I am starting a small project and I will be using PC style guide bushing and I am looking for the math to figure the different bushing to use with 1/4 flute bit. I want to use the PC guide bushings as an inlay set. So as this is my 1st post here, this is the reason that brought me here to what seems like a very well informed board. My project is a L shaped office desk, Ply w/lam, w/ 3/4" radius outside corners and 1-1 1/2" inside corner to be wrapped by a 3/4" x 1 1/2" on edge. Matching the radius corners on the desk will be a MDF jig but the mirror of the jig is the piece needed for a jig to be made for the router table to shape the 3/4" trim wrapping the desk. That is why I am trying to find the math or just to learn more about bushings and such to create exact mirrors of my corners. I am not sure if my explanation is clear, though for me it is, as I am living with this project and I clearly understand my issue. LOL
Treating this as an inlay I believe will give me mirrors of the corners but having never worked with inlays or bushing in the past it is all new to me. Now my ramble seems silly and I will just post this to see what happens and go back to my little shop and work on my math 

Thanks all


----------



## dutchman 46 (May 23, 2007)

*Hello allister !*

Hello, and welcome, I seen your post yesterday, but i am not sure if i can help you. You are using a jig and collar, I would make the template from1/4 in hardboard. if you set the radius that you want for the outside, you can use a reversed template the same radius as the first one.

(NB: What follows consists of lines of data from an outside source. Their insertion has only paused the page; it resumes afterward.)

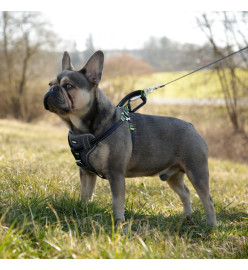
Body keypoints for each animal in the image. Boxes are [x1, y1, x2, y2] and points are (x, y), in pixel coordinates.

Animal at [43, 50, 217, 226]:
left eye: (68, 86)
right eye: (50, 84)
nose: (52, 89)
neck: (82, 129)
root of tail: (191, 126)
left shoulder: (116, 173)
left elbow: (117, 201)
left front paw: (119, 222)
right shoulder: (86, 173)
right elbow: (86, 195)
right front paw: (83, 212)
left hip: (196, 171)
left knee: (207, 199)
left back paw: (211, 226)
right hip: (173, 176)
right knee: (185, 193)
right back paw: (187, 216)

Take the radius of the bit, and the radius of the outside of the collar. and the difference between them should be the used to figure the template size. Hope this helps. Some one else may see this and tell me i am all wet, O well! :laugh: :lol: You may want to go to the top of the page and get informatin feom template toms post.


----------



## Doak (Mar 20, 2009)

Allister more details will be required in the form of a sketch or detailed drawing would be getter
T


----------